→ **LISTED RECORDS**
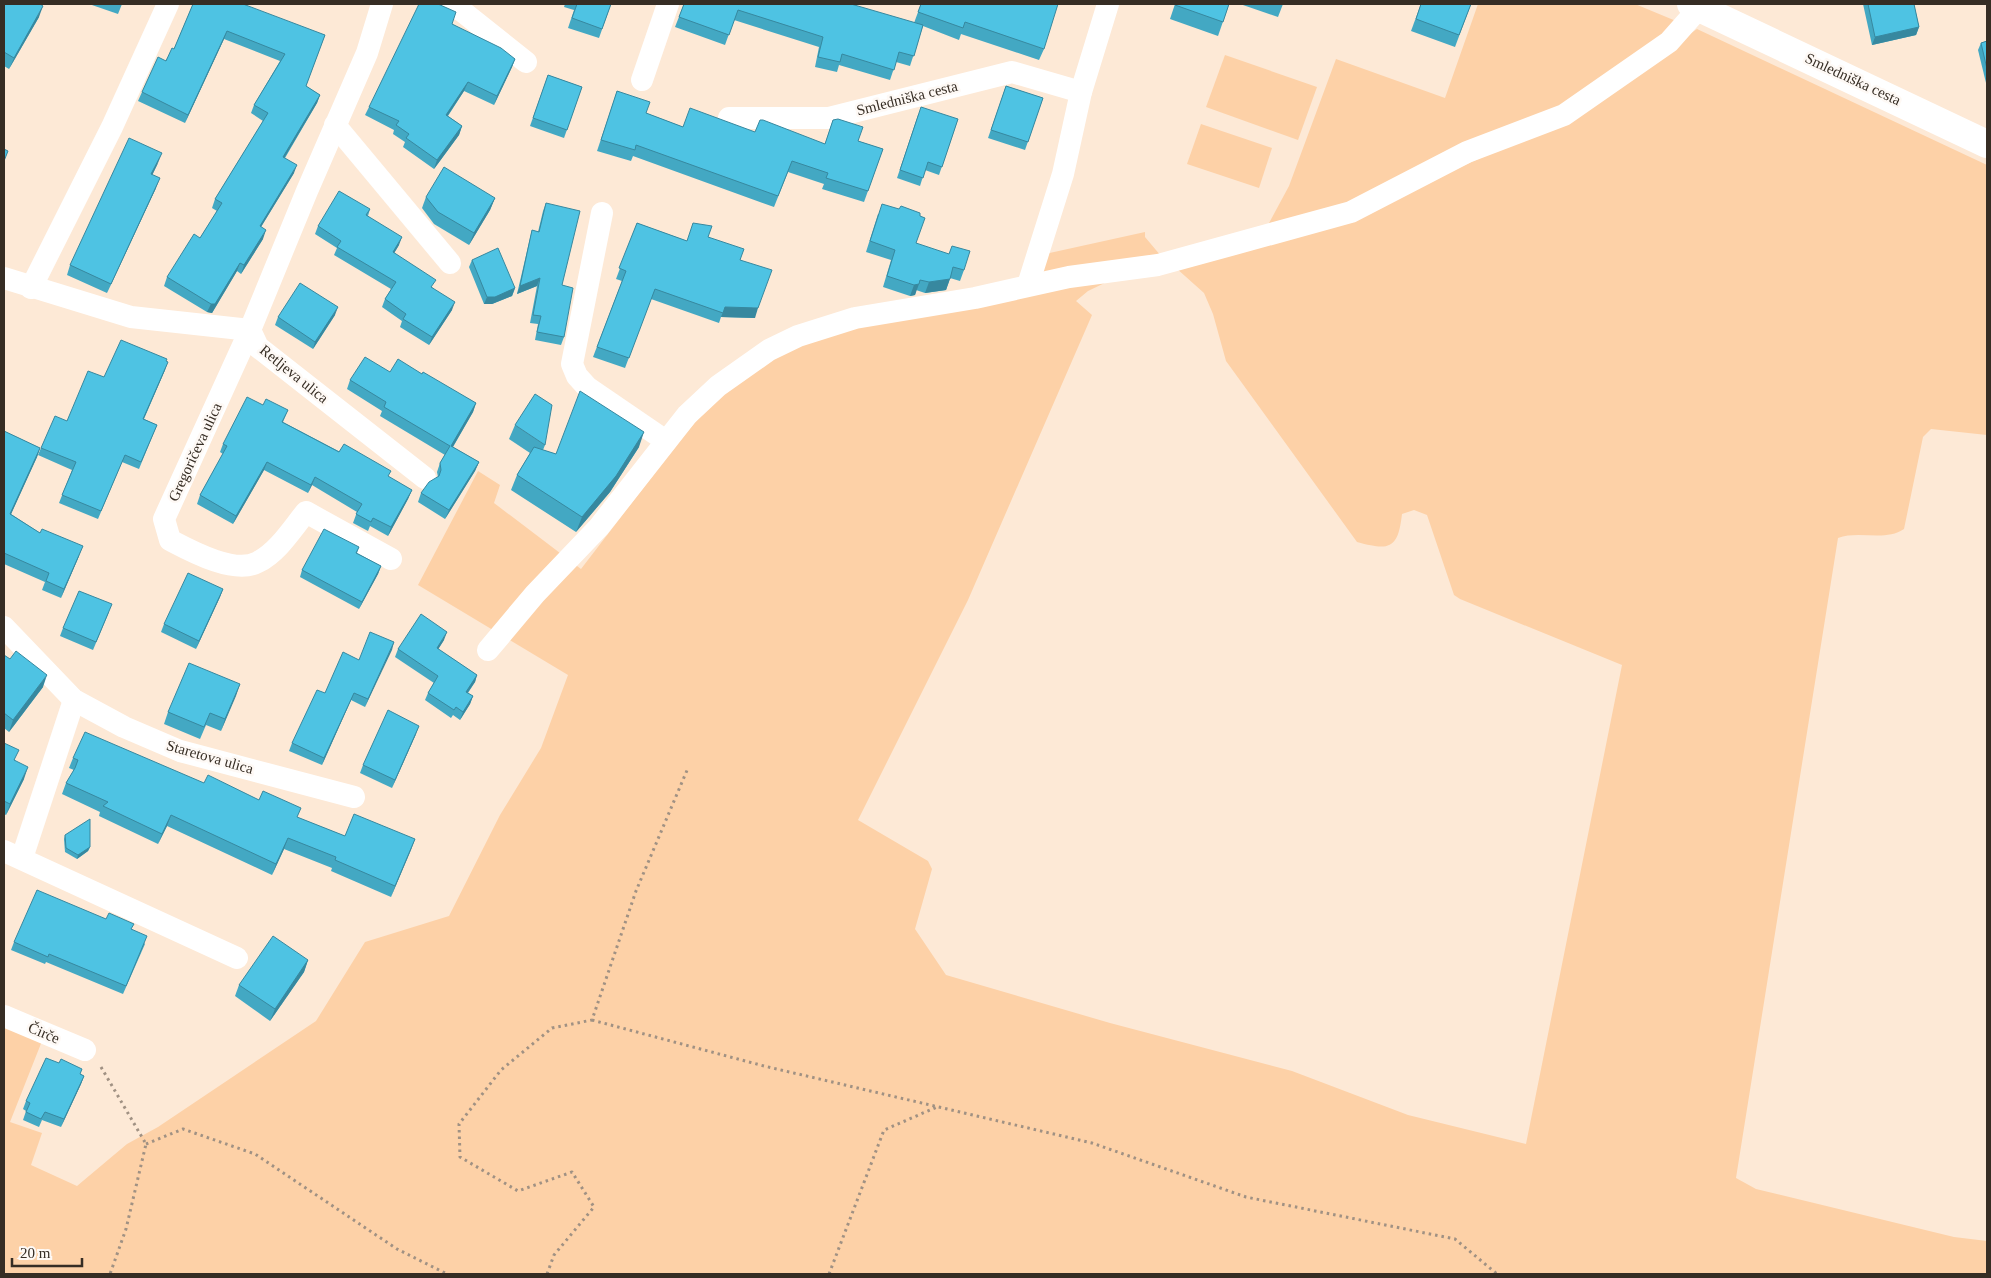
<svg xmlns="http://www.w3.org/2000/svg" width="1991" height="1278" font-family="Georgia,serif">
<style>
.green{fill:#fdd1a7}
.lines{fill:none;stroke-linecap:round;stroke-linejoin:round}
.path{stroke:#a09183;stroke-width:3;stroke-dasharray:2.5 4;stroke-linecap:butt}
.street{stroke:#fff;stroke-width:22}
.secondary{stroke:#fff;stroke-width:28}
.wall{fill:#43a8c3}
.shaded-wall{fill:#37889f}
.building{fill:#4ec3e3;stroke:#37889f}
.labels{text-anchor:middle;stroke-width:5;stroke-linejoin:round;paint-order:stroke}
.street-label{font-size:15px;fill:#362d24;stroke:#fef9f5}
</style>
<rect width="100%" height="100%" fill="#fde9d6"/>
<g class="green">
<path d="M1478,4H1635L1676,21L1668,35L1562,110L1361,201L1268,225L1289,186L1336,59L1445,98Z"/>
<path d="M1697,29L1987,165V435L1931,429L1923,437L1904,529C1885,542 1859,530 1838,538L1736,1178L1756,1189L1954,1237L1987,1241V1274H4V1025L42,1041L10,1122L42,1133L31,1165L77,1186L127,1144L158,1127L316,1021L365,942L449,916L500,815L541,748L568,675L418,585L478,471L500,485L494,503L581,569L681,439L717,397L805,339L1023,289L1045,254L1145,232V237L1161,256L1088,291L1076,301L1092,315L968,600L858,820L928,861L932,869L915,929L946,975L1110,1023L1292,1071L1408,1115L1526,1144L1622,665L1460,599L1454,595L1427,515L1414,510L1402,514C1398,549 1390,551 1357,542L1226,361L1213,314L1204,293L1176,268L1373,206L1566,120Z"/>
<path d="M1225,55L1317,87L1298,140L1206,107Z"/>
<path d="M1201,124L1272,148L1259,188L1187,164Z"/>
</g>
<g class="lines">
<g class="path">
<path d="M592,1020L764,1066L1092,1143L1246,1197L1455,1239L1497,1274"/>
<path d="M101,1067L146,1144L126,1229L110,1274"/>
<path d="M146,1144L183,1129L255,1154L397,1249L447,1274"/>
<path d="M547,1274L554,1255L594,1207L572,1172L518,1191L460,1157L459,1124L501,1070L552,1028L592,1020L636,891L688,768"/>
<path d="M829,1274L884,1130L937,1107"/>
</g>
<g class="street">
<path d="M382,4L367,53L307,191L250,330L164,519L170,540C191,551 235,575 258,562C278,552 292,529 306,512L391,559"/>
<path d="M453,4L526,62"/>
<path d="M642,80L668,4"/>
<path d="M729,118H829L1012,72L1081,92"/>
<path d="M335,125L450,263"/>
<path d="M602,213L572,364L577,376L587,387L666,441"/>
<path d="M4,278L131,317L250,330L258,347L425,478"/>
<path d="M1028,285L1063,174L1081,92L1108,4"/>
<path d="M31,288L112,127L168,4"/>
<path d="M4,627L74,700L124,727L180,751L354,797"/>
<path d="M488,650L535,594L599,527L687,415L718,386L769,350L798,336L855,318L975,298L1069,277L1158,265L1351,212L1467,152L1564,115L1669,42L1700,7"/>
<path d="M4,851L237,958"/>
<path d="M22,858L74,700"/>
<path d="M4,1016L85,1050"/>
</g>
<path class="secondary" d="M1691,4L1987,144"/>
</g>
<g class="wall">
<path d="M4,4L39,17L9,69L4,66Z"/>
<path d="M89,4H122L118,14Z"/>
<path d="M193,4L325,35L306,86L320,95L317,103L285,158L294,173L261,227L263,239L241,274L237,271L212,313L207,312L164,286L167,277L200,238L217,211L212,208L215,199L263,121L251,113L254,105L280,61L224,39L185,123L138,101L142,92L174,49Z"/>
<path d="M565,4H611L599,38L568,28L574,10L564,7Z"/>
<path d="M684,4L914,23L921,4L1044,49L1039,60L961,34L959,40L923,26L910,66L896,62L890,80L839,65L837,72L815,67L819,47L734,20L725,45L675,27Z"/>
<path d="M1175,4H1229L1218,36L1170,19Z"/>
<path d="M1240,4H1283L1278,17Z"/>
<path d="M1421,4H1471L1455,47L1411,31Z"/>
<path d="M1863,4H1914L1919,27L1916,35L1872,45Z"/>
<path d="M452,24L515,59L512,67L494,105L464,91L448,116L462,126L459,135L434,169L403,147L405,142L393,134L394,130L365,115L369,107Z"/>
<path d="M1987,41V87L1978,50L1981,43Z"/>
<path d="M548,75L582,87L564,138L530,126Z"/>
<path d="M1006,86L1043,98L1025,150L988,138Z"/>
<path d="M617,91L646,113L683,127L755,132L825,144L833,120L858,141L883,149L864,202L822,189L824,184L788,172L774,207L633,156L631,161L597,151Z"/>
<path d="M918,115L958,119L939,175L925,170L920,186L897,178Z"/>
<path d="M158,163L152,175L156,188L107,293L67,275L70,265Z"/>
<path d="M426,197L495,198L490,210L469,245L434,224L422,208Z"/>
<path d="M546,203L562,285L564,337L561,345L535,340L538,324L530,323L537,286L517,294L530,238L532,230L538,232L543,211Z"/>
<path d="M370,209L368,216L399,245L394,253L433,288L452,310L429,345L400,327L402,321L382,307L385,299L391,289L334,255L337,248L315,234L318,226Z"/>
<path d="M878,214L916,243L964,270L960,281L950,278L946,290L925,293L916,290L915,295L910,296L883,287L891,260L866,252Z"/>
<path d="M637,223L687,241L708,237L740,260L755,318L721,317L719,323L651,299L625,368L593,357L622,281L616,279Z"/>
<path d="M472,260L515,288L512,296L492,304H484L469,267Z"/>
<path d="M335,315L313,349L275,325L278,317Z"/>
<path d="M166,361L165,370L144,419L157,425L139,469L122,462L98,519L59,503L72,470L38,455L41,448L67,421L104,377Z"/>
<path d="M390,372L422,374L476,403L473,412L453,447L479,462L475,471L445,519L418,502L421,493L438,477L437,472L440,463L445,455L380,416L382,411L347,389L350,380Z"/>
<path d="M263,405L288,410L283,422L388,477L412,490L408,499L388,536L370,526L368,531L353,523L357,512L312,485L308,493L264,470L233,524L197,504L200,495L223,454L220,452L223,444Z"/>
<path d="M515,425L545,445L543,450L556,454L639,447L610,492L576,532L511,490L517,475L530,453L509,439Z"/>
<path d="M4,431L40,448L37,457L11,514L40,533L79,556L61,598L42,590L45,582L4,564Z"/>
<path d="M359,547L357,553L381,566L378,574L359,609L300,577L302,570Z"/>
<path d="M223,589L220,597L196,649L161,632L164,624Z"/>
<path d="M109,612L93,650L60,636L63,628Z"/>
<path d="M444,640L438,649L477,675L475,682L468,693L473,696L470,704L460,720L453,715L451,718L425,700L428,693L434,683L395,657L398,649Z"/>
<path d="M394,642L365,707L351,700L322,765L289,751L292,743L325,693L359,660Z"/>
<path d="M4,655L43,687L9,732L4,728Z"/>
<path d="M240,684L221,731L206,725L200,739L164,724L168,712Z"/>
<path d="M416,734L392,788L360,773L363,765Z"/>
<path d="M4,743L15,760L24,779L6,815L4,814Z"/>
<path d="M73,758L204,783L259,800L298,818L345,836L415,839L391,897L331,871L332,868L284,849L272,875L167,826L158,844L99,816L100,812L62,794L66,783L74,770L69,768Z"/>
<path d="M65,835L90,847L88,851L77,859L65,852L64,839Z"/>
<path d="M132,929L145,944L123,994L46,962L45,964L11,950L14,942Z"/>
<path d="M308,960L304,972L270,1021L235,996L239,985Z"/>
<path d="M81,1074L84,1076L81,1084L61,1127L42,1120L39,1127L23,1120L26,1111L23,1109L26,1101Z"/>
</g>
<g class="shaded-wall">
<path d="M43,6L39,17L9,69L14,58Z"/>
<path d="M1919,27L1916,35L1872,45L1875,37Z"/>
<path d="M227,31L224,39L185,123L188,115Z"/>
<path d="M515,59L512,67L494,105L497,96Z"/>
<path d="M468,82L464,91L442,124L446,115Z"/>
<path d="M320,95L317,103L280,165L283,157Z"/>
<path d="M462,126L459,135L434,169L437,160Z"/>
<path d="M162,153L158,163L148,184L151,174Z"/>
<path d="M297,165L294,173L256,235L260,226Z"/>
<path d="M160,178L156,188L107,293L111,284Z"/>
<path d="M495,198L490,210L469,245L474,233Z"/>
<path d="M266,230L263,239L241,274L244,265Z"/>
<path d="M402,237L399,245L390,260L393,252Z"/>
<path d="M240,263L237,271L212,313L207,312L211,304Z"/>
<path d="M540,278L537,286L517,294L520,286Z"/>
<path d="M950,279L946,290L925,293L929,282Z"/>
<path d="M919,284L915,295L910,296L914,285Z"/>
<path d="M515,288L512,296L492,304H484L487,297Z"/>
<path d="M455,302L452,310L429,345L432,337Z"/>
<path d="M338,307L335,315L313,349L315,342Z"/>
<path d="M725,307L758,308L755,318L721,317Z"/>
<path d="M168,362L165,370L140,427L143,419Z"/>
<path d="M476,403L473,412L448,455L451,446Z"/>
<path d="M644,432L639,447L610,492L576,532L582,517Z"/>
<path d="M40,448L37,457L7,523L10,514Z"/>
<path d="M267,462L264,470L233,524L236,516Z"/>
<path d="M479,462L475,471L445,519L449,510Z"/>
<path d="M315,477L312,485L308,493L311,485Z"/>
<path d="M412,490L408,499L388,536L391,527Z"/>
<path d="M83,546L79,556L61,598L64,589Z"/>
<path d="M381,566L378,574L359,609L362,602Z"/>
<path d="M223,589L220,597L196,649L199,641Z"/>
<path d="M447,632L444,640L434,656L437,648Z"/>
<path d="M394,642L392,650L365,707L368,699Z"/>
<path d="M47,675L43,687L9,732L13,720Z"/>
<path d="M477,675L475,682L463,699L466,692Z"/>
<path d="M240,684L236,696L221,731L225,719Z"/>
<path d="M354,693L351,700L322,765L324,758Z"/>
<path d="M473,696L470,704L460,720L463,712Z"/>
<path d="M419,726L416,734L392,788L395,780Z"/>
<path d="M28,767L24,779L6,815L10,804Z"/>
<path d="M171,815L167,826L158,844L162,834Z"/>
<path d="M288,838L284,849L272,875L276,864Z"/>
<path d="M415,839L411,850L391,897L395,886Z"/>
<path d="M90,847L88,851L77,859L78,855Z"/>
<path d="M308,960L304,972L270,1021L275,1009Z"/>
<path d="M84,1076L81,1084L61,1127L64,1119Z"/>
</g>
<g class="building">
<path d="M4,4H40L43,6L14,58L4,52Z"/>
<path d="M193,4H243L325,35L306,86L320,95L283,157L297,165L260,226L266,230L244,265L240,263L215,304H211L167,277L194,234L200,238L222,203L215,199L268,113L254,105L285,54L227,31L188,115L142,92L158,57L166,61L172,48L174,49Z"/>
<path d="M419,4H438L456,12L452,24L501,48L515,59L497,96L468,82L446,115L462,126L437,160L406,138L409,134L396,125L399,121L369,107Z"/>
<path d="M577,4H611L602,29L572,18Z"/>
<path d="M684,4H851L923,25L914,56L899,52L894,70L842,54L840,62L818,57L823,37L738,10L729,35L679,17Z"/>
<path d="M921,4H1058L1044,49L965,22L963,28L918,12Z"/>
<path d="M1175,4H1229L1223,22L1175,5Z"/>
<path d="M1421,4H1471L1459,35L1416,19Z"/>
<path d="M1868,4H1914L1919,27L1875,37Z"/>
<path d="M1987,41V69L1981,43Z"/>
<path d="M548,75L582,87L567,130L533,118Z"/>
<path d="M1006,86L1043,98L1028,142L991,130Z"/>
<path d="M617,91L650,102L646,113L683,127L690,108L755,132L760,120H763L825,144L833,120L838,119L863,127L858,141L883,149L868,191L826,178L828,173L792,161L778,196L636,145L635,150L601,140Z"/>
<path d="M921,107L958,119L942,167L928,162L923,178L900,170Z"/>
<path d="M129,138L162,153L151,174L160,178L111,284L70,265Z"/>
<path d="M4,149L8,151L4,161Z"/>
<path d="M444,167L495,198L474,233L438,212L426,197Z"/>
<path d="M339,191L370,209L366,215L402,237L393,252L436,280L431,287L455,302L432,337L403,319L406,314L385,299L396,282L337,247L341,241L318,226Z"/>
<path d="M546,203L580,211L562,285L573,288L564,337L537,332L541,316L533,315L540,278L520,286L532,230L539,232Z"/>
<path d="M882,204L899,209L901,206L920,213V216L925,218L916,243L949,254L952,246L970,251L964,270L953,267L950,279L929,282L920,280L919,284L914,285L887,276L895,250L870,241Z"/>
<path d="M637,223L687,241L693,223L712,226L708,237L744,249L740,260L772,270L758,308L725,307L723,313L655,289L629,358L597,347L626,271L619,268Z"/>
<path d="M498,248L515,288L495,297H487L472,260Z"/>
<path d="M300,283L338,307L315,342L278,317Z"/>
<path d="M121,340L167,359L166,361L168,362L143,419L157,425L141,462L125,455L101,511L62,495L76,462L41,448L55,416L67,421L88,371L104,377Z"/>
<path d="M365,357L390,372L398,359L422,374L423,372L476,403L451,446L479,462L449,510L421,493L429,482L439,476L441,470L440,463L450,446L384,407L386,402L350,380Z"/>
<path d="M580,391L644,432L616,476L582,517L517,475L534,447L556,454Z"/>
<path d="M535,394L552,405L545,445L515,425Z"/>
<path d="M247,397L263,405L266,399L288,410L282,422L339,452L344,444L391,471L388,476L412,490L391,527L373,518L371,522L356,514L362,504L315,477L311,485L267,462L236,516L200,495L227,446L223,444Z"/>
<path d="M4,431L40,448L10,514L40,533L42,529L83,546L64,589L46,581L49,573L4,553Z"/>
<path d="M324,529L359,547L356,553L381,566L362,602L302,570Z"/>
<path d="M188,573L223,589L199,641L164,624Z"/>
<path d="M79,591L112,604L96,642L63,628Z"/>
<path d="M421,614L447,632L437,648L477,675L466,692L473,696L463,712L456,707L454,710L428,693L438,676L398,649Z"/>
<path d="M370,632L394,642L368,699L354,693L324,758L292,743L317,690L325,693L343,652L359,660Z"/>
<path d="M16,651L47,675L13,720L4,713V655L10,659Z"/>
<path d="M189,663L240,684L225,719L210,713L204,727L168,712Z"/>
<path d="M388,710L419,726L395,780L363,765Z"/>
<path d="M85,732L204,783L208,775L259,800L263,791L301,808L297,817L345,836L354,814L415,839L395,886L335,860L336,857L288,838L276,864L171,815L162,834L103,806L108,802L66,783L75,768L78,760L73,758Z"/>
<path d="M4,743L19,750L14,760L28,767L10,804L4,801Z"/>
<path d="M90,819V847L78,855L66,848L65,835Z"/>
<path d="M37,890L106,919L109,913L134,924L131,929L147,936L126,986L49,954L48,957L14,942Z"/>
<path d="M273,936L308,960L275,1009L239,985Z"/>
<path d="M46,1058L59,1063L61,1059L82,1069L80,1074L84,1076L64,1119L45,1112L41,1119L26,1112L30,1103L26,1101Z"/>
</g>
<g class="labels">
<g class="street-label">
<text transform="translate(1853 79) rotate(25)" y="5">Smledniška cesta</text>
<text transform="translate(907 98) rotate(-14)" y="5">Smledniška cesta</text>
<text transform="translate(294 374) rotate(39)" y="5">Retljeva ulica</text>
<text transform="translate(195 452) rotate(-65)" y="5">Gregoričeva ulica</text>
<text transform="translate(210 757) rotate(16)" y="5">Staretova ulica</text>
<text transform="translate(44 1033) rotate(23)" y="5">Čirče</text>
</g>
</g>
<rect width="1991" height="1278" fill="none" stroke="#362d24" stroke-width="10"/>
<path d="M12 1258v8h70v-8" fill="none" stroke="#362d24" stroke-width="2.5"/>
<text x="20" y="1258" font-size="15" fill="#362d24" stroke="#fef9f5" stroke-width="4" paint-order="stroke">20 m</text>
</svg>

→ **DESCRIPTION OF THE TASK**
Write down only how many lines in the listing contain the word "linecap".

→ **ANSWER SPACE**
2